> Excerpt:

Computer-based Modeling and Scientific Visualization Provide Learning Opportunities for Women and Minorities
A recent study by Harold Wenglinsky on computers and math achievement "reveals that low-income students have as much access to computers as higher-income students and, in fact, spent more time on computers in school than their higher-income peers. But lower-income students were far more likely to engage in the less useful drill and practice exercises, rather than productive uses of computers." Wenglinsky concludes, "[i]t seems that policies to promote computer access in school have succeeded in eliminating inequities of this sort; yet inequities in teacher preparedness and what is taught using computers remains." (Pierce, 1998) If we can facilitate the use of modeling and visualization in these classrooms, minority and low-income students will have a path to further develop their higher level thinking skills and access to difficult concepts in science and mathematics.
Women are underrepresented in science and engineering not because they are any less capable than men of doing science, but because they tend to lose interest (Bae and Smith, 1996). Modeling and visualization become important tools for young women to use because these are primary tools of scientists and engineers; if women are not prepared to use these tools early in their education, they will choose not to pursue science. Where young men may be attracted to such tools without prior exposure in their education, often young women are not. Thus, it becomes critical to provide additional and strategic opportunities for girls, especially at the middle school ages, to become comfortable with modeling and visualization tools, to bring those tools into their culture and into their language, and to build their confidence and their self-esteem.
Focus on Teacher Education Programs
Teachers must learn to become competent designers of inclusive instructional environments that incorporate visualization. Computational modeling and visualization activities will be integrated into the classroom only to the extent that teachers change their expectations of how all students learn science, try out new teaching roles and methods, and utilize modeling and visualization as a way to achieve state and national education goals. Only an experienced teacher can integrate curriculum goals, student background and available computational resources into an engaged learning experience. The foundations for this experience should be laid in preservice training and maintained through regular inservice teacher education opportunities. At the same time, scientists and educational researchers need a better appreciation of the key role of teachers, and of the problems they and their schools will face in implementing modeling tool use.
The need to work closely with teacher education programs is especially great in the next 5-10 years. "Estimates place the total demand for new entrants to teaching at 2 million to 2.5 million between 1998 and 2008, averaging over 200,000 annually. About half of these are likely to be newly prepared teachers, and about half will be migrants or returnees from the reserve pool of teachers." [Linda Darling-Hammond article] Furthermore, "there is a 50 percent turnover in the teaching force approximately every 15 years." (PCAST Report, 1998)

> Tasks:
1. Condense the paragraph of the excerpt that begins "The need to work closely with teacher education programs" into a short bulleted list that keeps its main facts.
2. In the listing, rename "BPM" to "beats per minute" in the lines that begin at the start of the listing and stop after the line that has "112 BPM, 2:41 | \[4K\] 2.34★, \[4K\] 2.50★", and give back only those lines with the picture left out.
The excerpt and the listing have no connection to each other.

> Stored data:
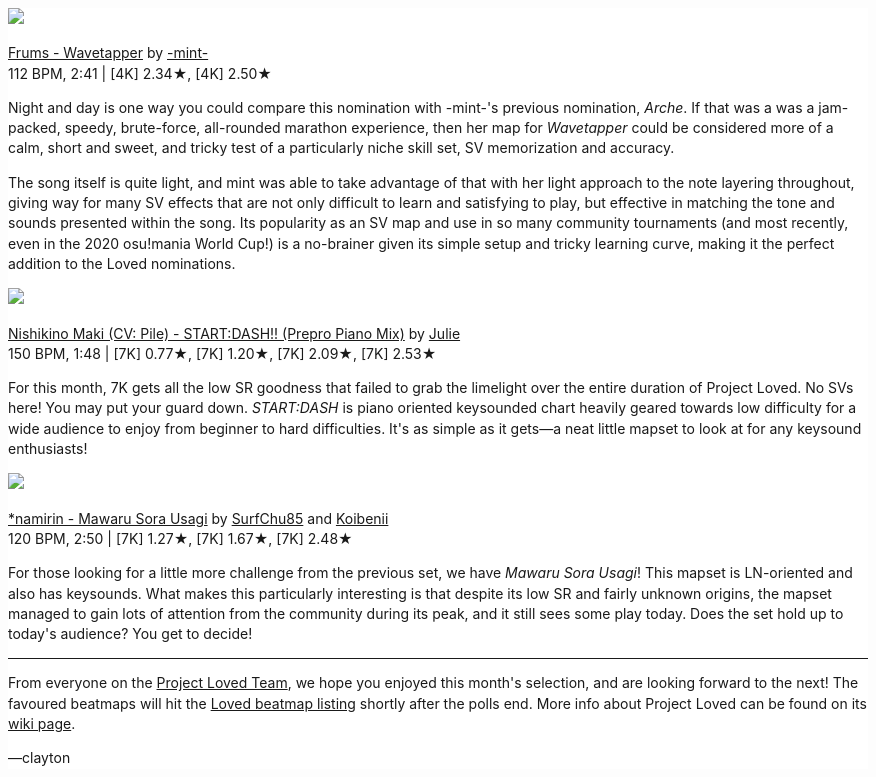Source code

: [![](/wiki/shared/news/2020-10-29-project-loved-october-2020/mania/4-wavetapper.jpg)](https://osu.ppy.sh/community/forums/topics/1171529)

[Frums - Wavetapper](https://osu.ppy.sh/beatmapsets/866661#mania) by [-mint-](https://osu.ppy.sh/users/8976576)\
112 BPM, 2:41 | \[4K\] 2.34★, \[4K\] 2.50★

Night and day is one way you could compare this nomination with -mint-'s previous nomination, *Arche*. If that was a was a jam-packed, speedy, brute-force, all-rounded marathon experience, then her map for *Wavetapper* could be considered more of a calm, short and sweet, and tricky test of a particularly niche skill set, SV memorization and accuracy. 

The song itself is quite light, and mint was able to take advantage of that with her light approach to the note layering throughout, giving way for many SV effects that are not only difficult to learn and satisfying to play, but effective in matching the tone and sounds presented within the song. Its popularity as an SV map and use in so many community tournaments (and most recently, even in the 2020 osu!mania World Cup!) is a no-brainer given its simple setup and tricky learning curve, making it the perfect addition to the Loved nominations.

[![](/wiki/shared/news/2020-10-29-project-loved-october-2020/mania/5-start-dash-prepro-piano-mix.jpg)](https://osu.ppy.sh/community/forums/topics/1171528)

[Nishikino Maki (CV: Pile) - START:DASH!! (Prepro Piano Mix)](https://osu.ppy.sh/beatmapsets/346033#mania) by [Julie](https://osu.ppy.sh/users/2420987)\
150 BPM, 1:48 | \[7K\] 0.77★, \[7K\] 1.20★, \[7K\] 2.09★, \[7K\] 2.53★

For this month, 7K gets all the low SR goodness that failed to grab the limelight over the entire duration of Project Loved. No SVs here! You may put your guard down. *START:DASH* is piano oriented keysounded chart heavily geared towards low difficulty for a wide audience to enjoy from beginner to hard difficulties. It's as simple as it gets—a neat little mapset to look at for any keysound enthusiasts!

[![](/wiki/shared/news/2020-10-29-project-loved-october-2020/mania/6-mawaru-sora-usagi.jpg)](https://osu.ppy.sh/community/forums/topics/1171527)

[\*namirin - Mawaru Sora Usagi](https://osu.ppy.sh/beatmapsets/580328#mania) by [SurfChu85](https://osu.ppy.sh/users/4469895) and [Koibenii](https://osu.ppy.sh/users/2471512)\
120 BPM, 2:50 | \[7K\] 1.27★, \[7K\] 1.67★, \[7K\] 2.48★

For those looking for a little more challenge from the previous set, we have *Mawaru Sora Usagi*! This mapset is LN-oriented and also has keysounds. What makes this particularly interesting is that despite its low SR and fairly unknown origins, the mapset managed to gain lots of attention from the community during its peak, and it still sees some play today. Does the set hold up to today's audience? You get to decide!

---

From everyone on the [Project Loved Team](/wiki/People/The_Team/Project_Loved_Team), we hope you enjoyed this month's selection, and are looking forward to the next! The favoured beatmaps will hit the [Loved beatmap listing](https://osu.ppy.sh/beatmapsets?s=loved) shortly after the polls end. More info about Project Loved can be found on its [wiki page](/wiki/Community/Project_Loved).

—clayton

> List of solutions:
1.
- Working closely with teacher education programs is especially needed in the next 5-10 years.
- Demand for new teachers between 1998 and 2008 is estimated at 2 million to 2.5 million, averaging over 200,000 a year.
- About half are likely to be newly prepared teachers; about half will be migrants or returnees from the reserve pool.
- The teaching force turns over by 50 percent roughly every 15 years.

2.
Source code

: [![](/wiki/shared/news/2020-10-29-project-loved-october-2020/mania/4-wavetapper.jpg)](https://osu.ppy.sh/community/forums/topics/1171529)

[Frums - Wavetapper](https://osu.ppy.sh/beatmapsets/866661#mania) by [-mint-](https://osu.ppy.sh/users/8976576)\
112 beats per minute, 2:41 | \[4K\] 2.34★, \[4K\] 2.50★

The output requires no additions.